» **Supplied text**
----------------

# Gaggia Classic Brew Temperature Graph



## Krax

I thought this might be of interest to some. Having the test equipment required, I decided to log the boiler and portafilter temperatures in my classic during a 30 second shot. I wanted to see the approximate brew temperature (as measured below the puck)

The boiler temperature was measured using a calibrated thermocouple taped onto the outside of the boiler just below the thermostat and insulated from external influence.

I switched the classic on 40 minutes beforehand and flushed the grouphead beforehand to bring the boiler heater back on. I then started the shot as soon as the brew lamp went back off.

As can be seen, the portafilter temperature seems a bit too low. I can see why some recommend operating the steam switch briefly before the shot to increase the boiler temperature a couple of degrees.

It also helps justify the PID mod.


----------



## Jim bean

Nice one krax fitting a PID has been the best thing Ive done to my classic


----------



## Bigpikle

This might be a time to ask the newbie question about exactly what a PID is going to achieve on a Classic? If I'm temp surfing what does it add?


----------



## Jim bean

Hi bigpickle the PID controls the boiler to a set temp and holds it eg 93c

with out the PID the boiler cycles going off the blue line on kraxs graph between 84c and 98c

so it takes all the guess work out of temp surfing I tried temp surfing for a while but after fitting the PID the consistency in the coffee was excellent and would say a PID is a must upgrade on the classic

cheers james


----------



## charris

Krax said:


> It also helps justify the PID mod.





> Nice one krax fitting a PID has been the best thing Ive done to my classic


Agree that the PID is very useful. I have doubts though that it helps the temperature DURING a shot though.

What it does it allows you to "see" that you are in the correct temperature to start your shot (or your steaming).

By monitoring the temp you learn to your machine better i.e the classic needs a lot of time to come down to brew temp after steaming and this is not evident at all without a PID. Another observation is during the first flush (after the machine has been of on for some time) the temp drops amazingly fast (that's why the flush is needed) and then you have to wait for a minute or so to get to the correct temp. More examples like these are easily evident when you have a PID so you learn much more about your machine and at the end your process improves.

Since then graph though is about the temp during the shot I am not sure that the PID can help much.

P.S. Feel free to correct me, these are merely my observations


----------



## Jim bean

Totally agree with the above

a good tip I've learnt for cooling the boiler after steaming

after turning the steam switch off I hit the brew switch as normal to refill the boiler but run around 100ml of water in to a cup by the time I've cleaned up weighed out some more beans I hit the brew switch again for a few seconds

grind the beans and the brew temp is stable and ready to go again

so I can do drinks pretty much 1 after the other using this method

cheers James


----------



## Bigpikle

thanks all - need to investigate the PID mod I think.


----------



## majnu

Pid just takes the guesswork out from temp surfing, but at the end of the day if you can get great tasting espresso without one then there really isn't need to change. However for the steaming side of things the difference is night and day.

----------------

» **Instruction 1**
In the Gaggia Classic brew temperature thread, between which two temperatures does the boiler cycle without a PID?
» **Instruction 2**
Resume the Gaggia Classic brew temperature thread after its final post by writing the next reply.

----------------

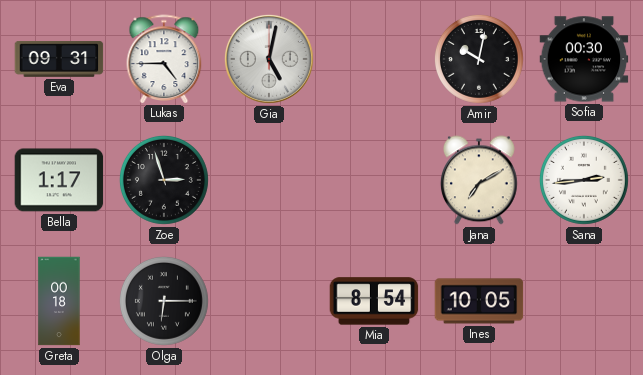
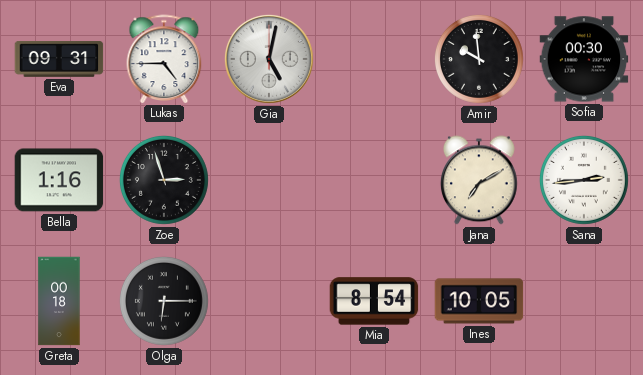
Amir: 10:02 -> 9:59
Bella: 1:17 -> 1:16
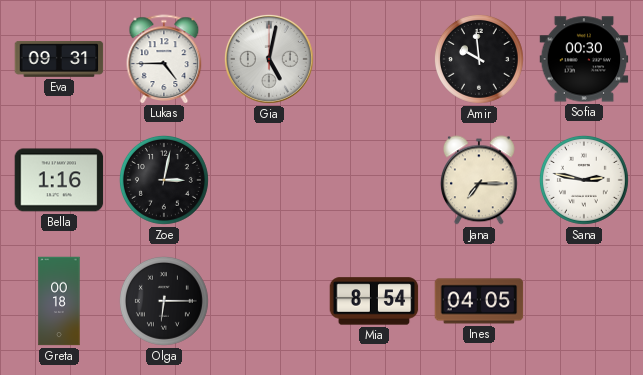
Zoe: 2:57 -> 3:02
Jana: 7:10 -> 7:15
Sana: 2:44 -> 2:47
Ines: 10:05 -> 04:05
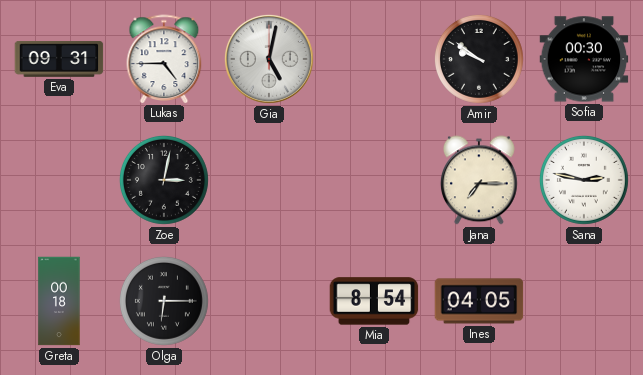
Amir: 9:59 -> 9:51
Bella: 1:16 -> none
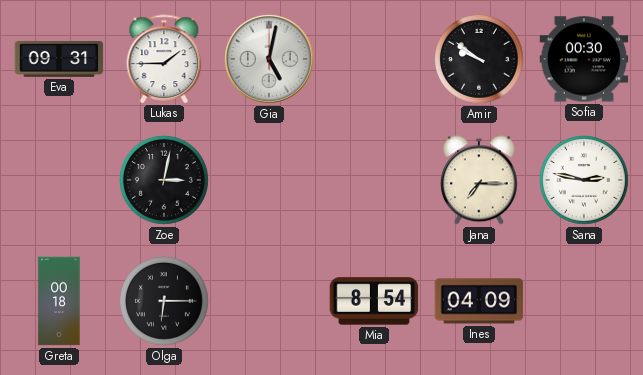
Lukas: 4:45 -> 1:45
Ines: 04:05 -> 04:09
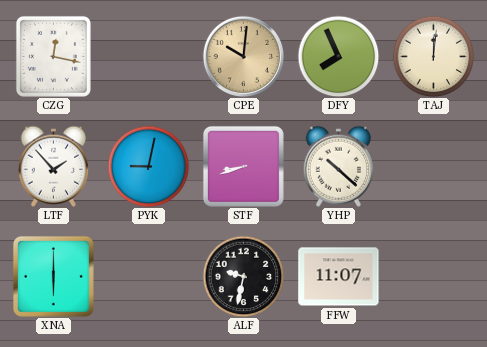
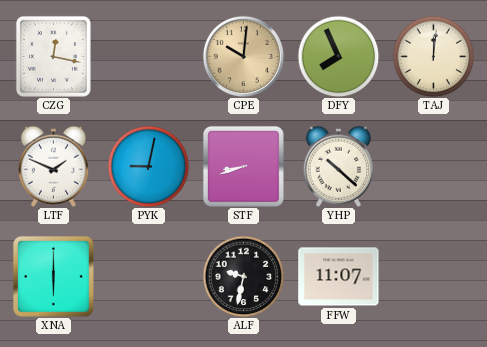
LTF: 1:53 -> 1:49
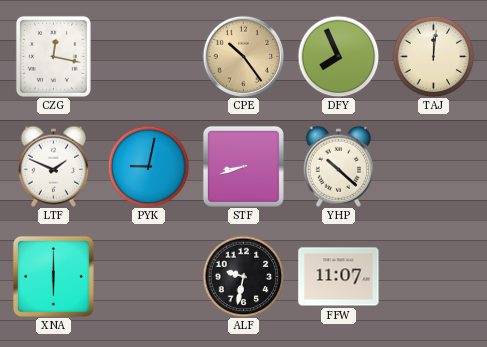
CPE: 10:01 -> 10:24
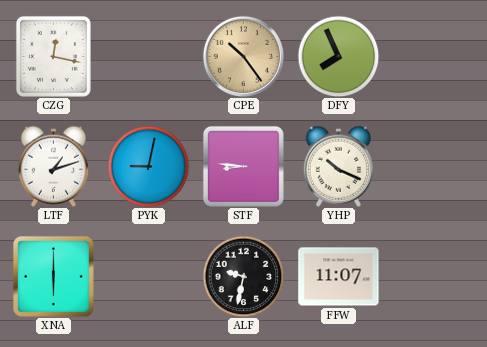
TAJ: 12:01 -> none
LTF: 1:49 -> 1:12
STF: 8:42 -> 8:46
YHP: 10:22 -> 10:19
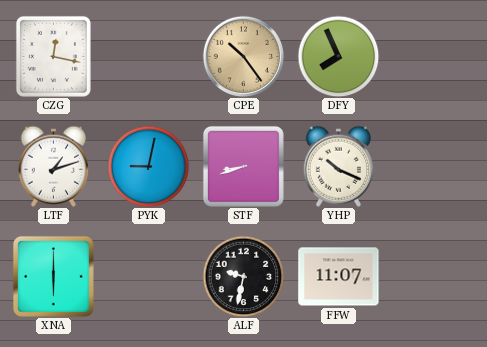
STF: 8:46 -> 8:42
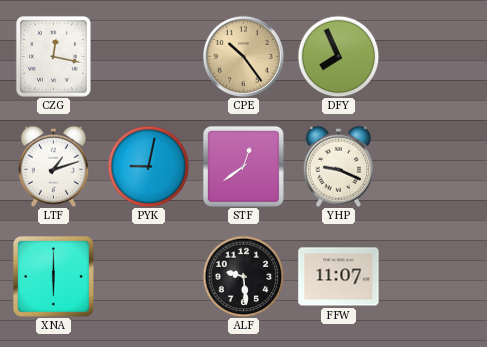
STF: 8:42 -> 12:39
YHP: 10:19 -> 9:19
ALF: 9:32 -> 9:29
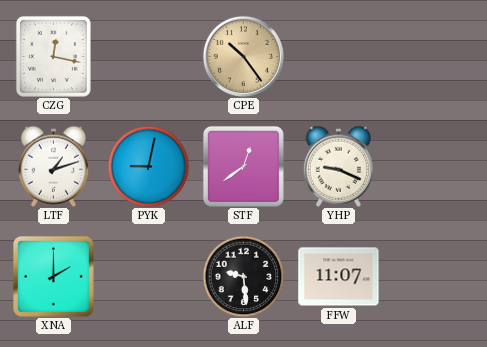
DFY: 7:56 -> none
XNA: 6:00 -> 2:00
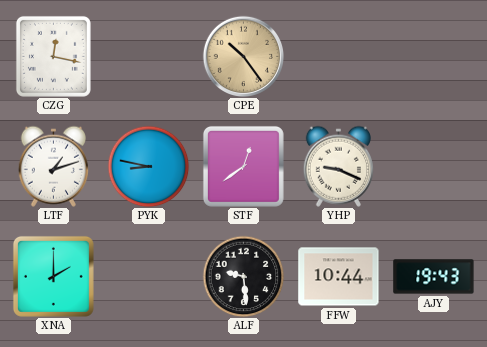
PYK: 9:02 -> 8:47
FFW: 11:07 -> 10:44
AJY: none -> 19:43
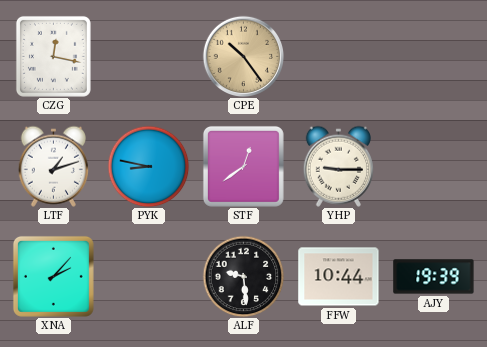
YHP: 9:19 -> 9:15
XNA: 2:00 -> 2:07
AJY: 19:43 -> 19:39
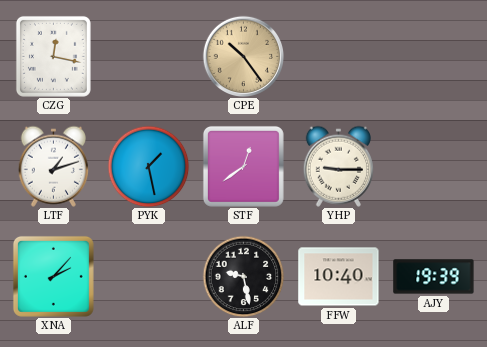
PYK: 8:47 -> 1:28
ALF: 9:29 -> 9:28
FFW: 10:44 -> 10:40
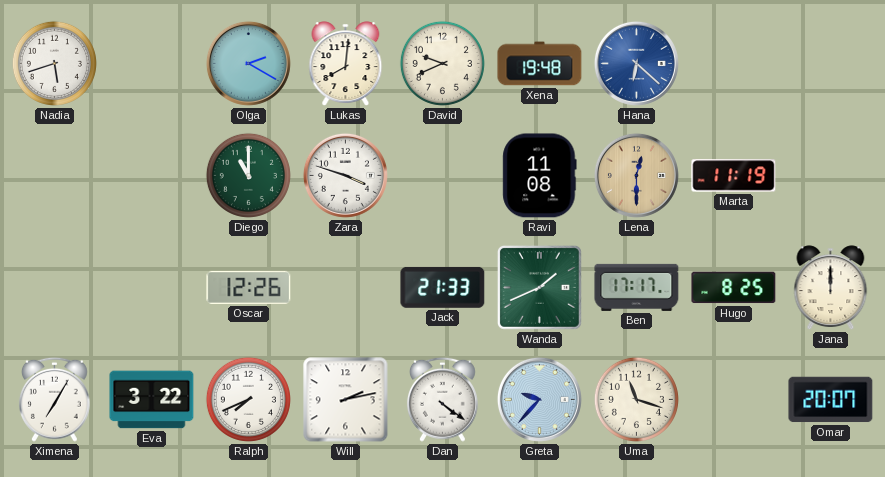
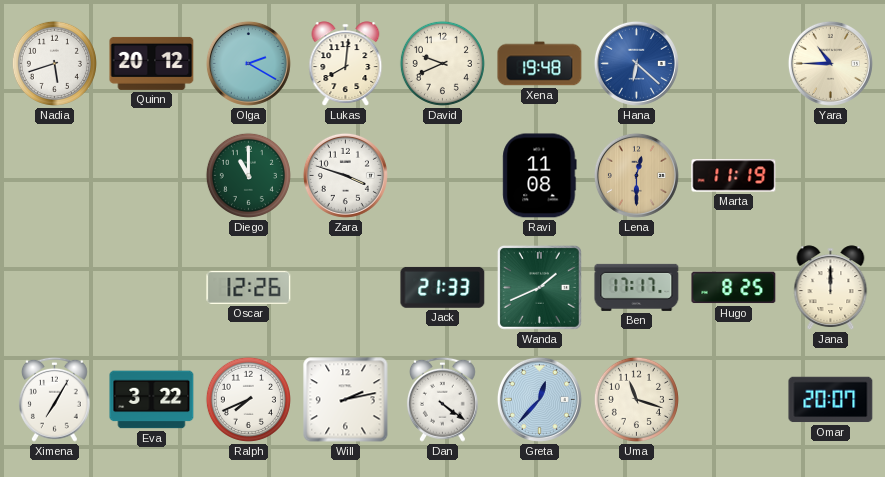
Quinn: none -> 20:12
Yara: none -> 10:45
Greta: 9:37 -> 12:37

----------------

» **Written response 1**
Between 84c and 98c.

» **Written response 2**
----------



## peterj

Jim bean said:


> Totally agree with the above
> 
> a good tip I've learnt for cooling the boiler after steaming
> 
> after turning the steam switch off I hit the brew switch as normal to refill the boiler but run around 100ml of water in to a cup by the time I've cleaned up weighed out some more beans I hit the brew switch again for a few seconds
> 
> grind the beans and the brew temp is stable and ready to go again
> 
> so I can do drinks pretty much 1 after the other using this method
> 
> cheers James


This general approach has been great for me also, I turn off the steam switch, and I dump out the steam through the wand and head until I get water..got to be a few hundred mils each time, do something else like grind etc then make the next shot. Forget pulling a shot after steaming without doing this...it's like an inferno...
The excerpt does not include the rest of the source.